I jumped as the old fridge rattled into life. I took no comfort in its mechanical presence and keeping my back to the wall, listened to Jemima’s steady breathing and tried to take my mind off my full bladder.
Morning finally came. We got up and dressed and went on an explore. It had seemed a good idea to come to Mauriceville. Danish settlers, brought out under Julius Vogel’s Public Works and Immigration scheme to clear the Forty Mile Bush and build the railway up to Manawatū in the 1870s, established the area. The promised 40 acres of land for each settler was bush-clad hilly country that needed clearing and breaking in. Poet’s Farm was the block owned by a bachelor poet, Lars Schou, whose corrugated iron shack and slab shed still stand on the property. Much of his original writing survived the mice and was salvaged.
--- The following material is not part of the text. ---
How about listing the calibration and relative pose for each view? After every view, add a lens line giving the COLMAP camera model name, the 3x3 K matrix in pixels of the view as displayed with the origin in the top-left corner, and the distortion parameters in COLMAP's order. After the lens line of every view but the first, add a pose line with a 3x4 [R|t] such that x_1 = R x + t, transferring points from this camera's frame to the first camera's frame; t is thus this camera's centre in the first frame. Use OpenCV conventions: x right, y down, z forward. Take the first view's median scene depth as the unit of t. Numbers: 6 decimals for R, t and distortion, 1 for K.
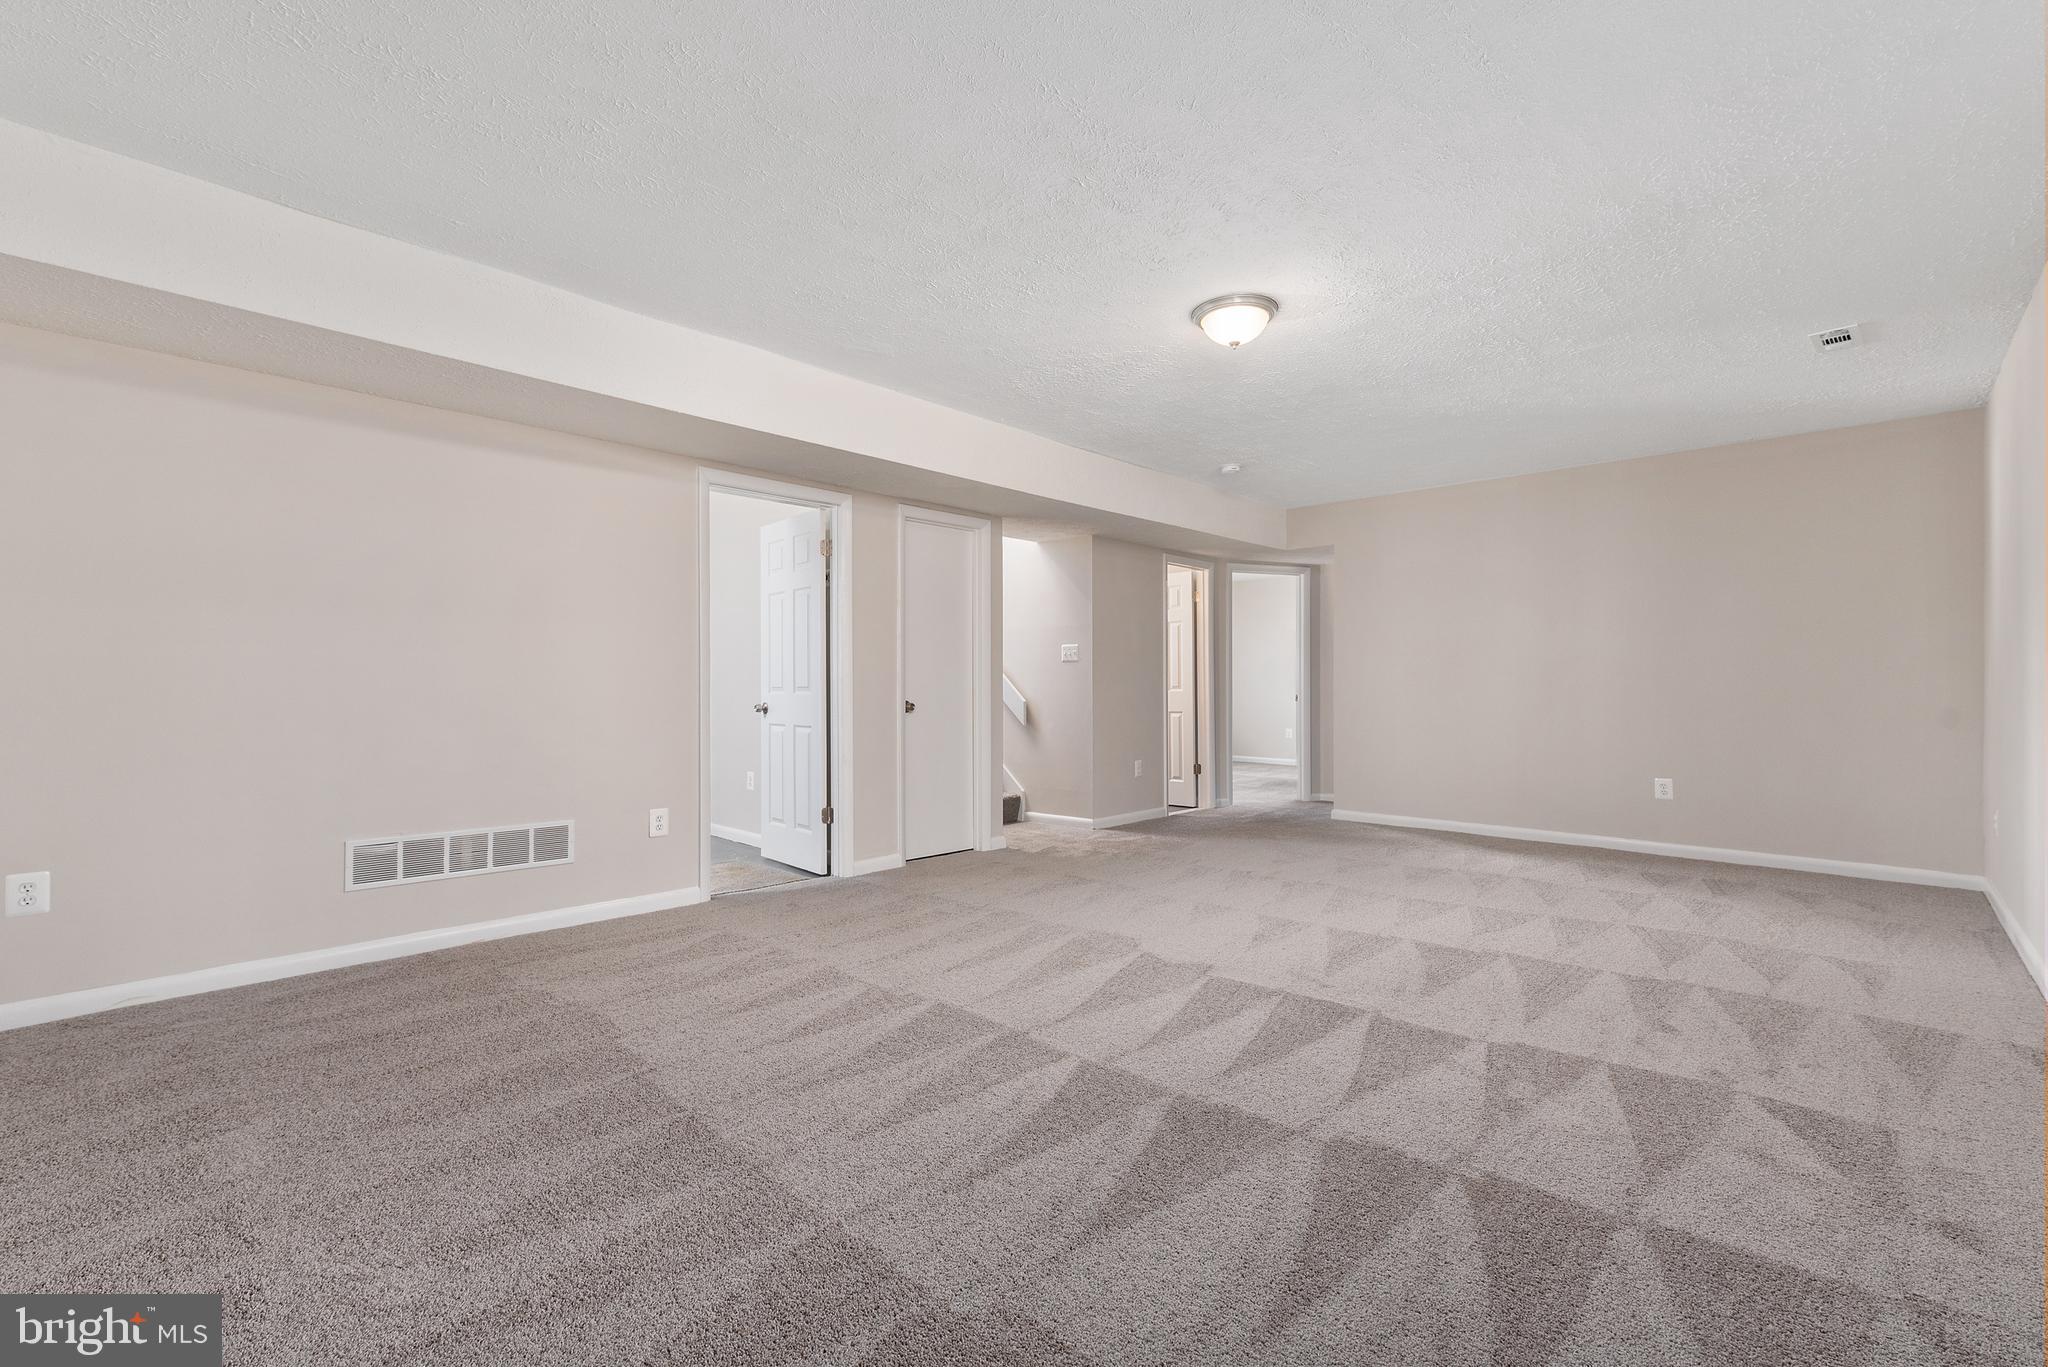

The cows whose pats spattered the path were now in the next-door paddock. They gathered at the fence, chewing their cud and followed us with large brown eyes. Across from the back porch, an out building stretched the width of the house. A dairy at one end had mesh windows; storage shelves for preserves and cheeses and hooks for hanging bacon. Jemima commandeered it at once as a playhouse.
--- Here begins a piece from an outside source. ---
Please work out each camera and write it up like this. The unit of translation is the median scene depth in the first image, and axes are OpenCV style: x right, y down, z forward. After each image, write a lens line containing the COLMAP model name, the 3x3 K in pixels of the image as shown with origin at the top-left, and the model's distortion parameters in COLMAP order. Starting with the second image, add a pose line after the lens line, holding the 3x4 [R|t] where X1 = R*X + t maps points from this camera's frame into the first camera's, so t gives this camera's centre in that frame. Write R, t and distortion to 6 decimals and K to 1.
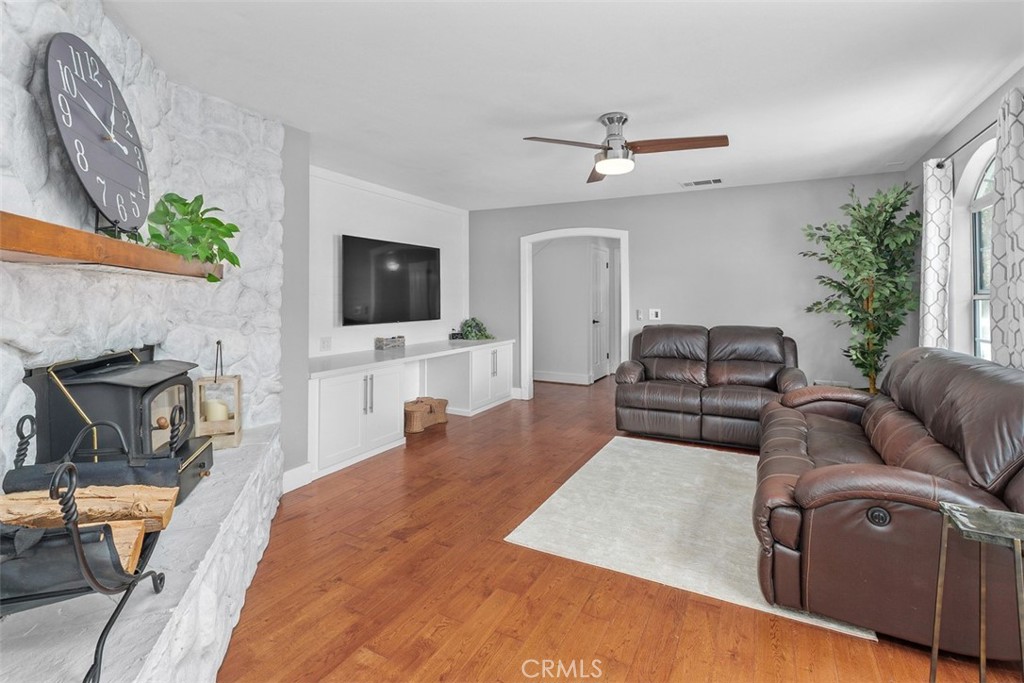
lens RADIAL K [[471.2, 0, 515.7], [0, 471.2, 292.1], [0, 0, 1]] dist [0.003471, 0.000882]
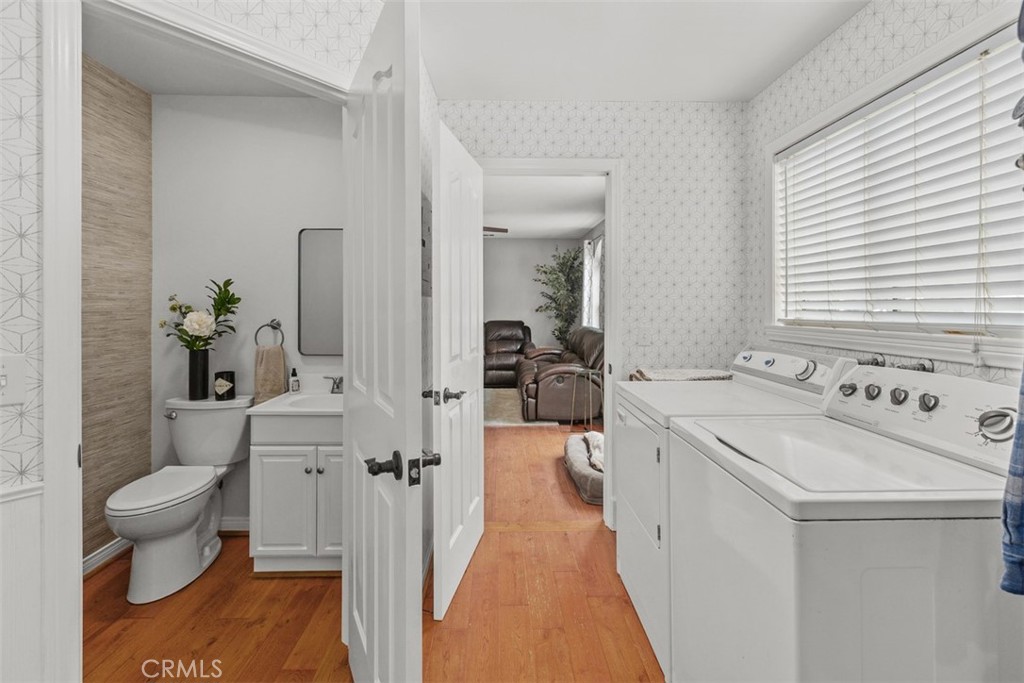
lens RADIAL K [[471.2, 0, 508.8], [0, 471.2, 304.1], [0, 0, 1]] dist [0.003471, 0.000882]
pose [[0.874138, 0.001694, 0.485674, -0.404287], [-0.009086, 0.999876, 0.012864, -0.010680], [-0.485592, -0.015658, 0.874045, -0.608016]]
A rodent-infested room with two rotten outside walls bravely stood at the other end, destined, courtesy of two re-clad walls, to be the boys’ bedroom, and a regular shed complete with a workbench and garden tools nestled in between. I found a shovel in the shed and set to scraping the path clear of cow dung.
Beyond the sheds, a large overgrown vegetable garden presented a new challenge. I had no idea how or where I was going to make an income.
It was 1975. I received the universal family benefit every week and I had been given half of my teacher-husband’s holiday pay; around $300. When that ran out a few weeks later I applied for the newly established Domestic Purposes Benefit at the Social Welfare Department in Masterton. I was granted the Emergency Unemployment Benefit, ‘until your maintenance payments are sorted out.’ That $84 per week was my income for the next two years when I started a new phase in my life and no longer needed financial help.
The vegetable garden, I realised, would be paramount to our survival. I found a spade in the shed and turned my first sod. The soil was rich and friable. That first spadeful yielded a host of potatoes. I fetched a fork and a bucket and dug some for our tea. Over the next several weeks I dug enough potatoes for tea every day. I’d not long since had a hysterectomy and the slow progress through the vegetable patch helped regain my strength.
There was an old push mower in the shed. I looked at it and looked at the grass and knew the meaning of impossible. Malcolm Stuart offered me the use of a motor mower and, after a lesson on starting and mowing technique; I set to with a will. My gumboots had arrived and I was relishing a growing pride in establishing myself as a pioneering woman. I had to tilt the mower onto its back wheels and lower the blade down over a patch of grass. Two or three tiltings, with raking in between, and it was cut short enough to move forward a mower length. All in all it took me three days and even then the grass looked more chewed than mown.
Jemima was good at amusing herself and her fascination with her bovine friends more than made up for the absence of her brothers.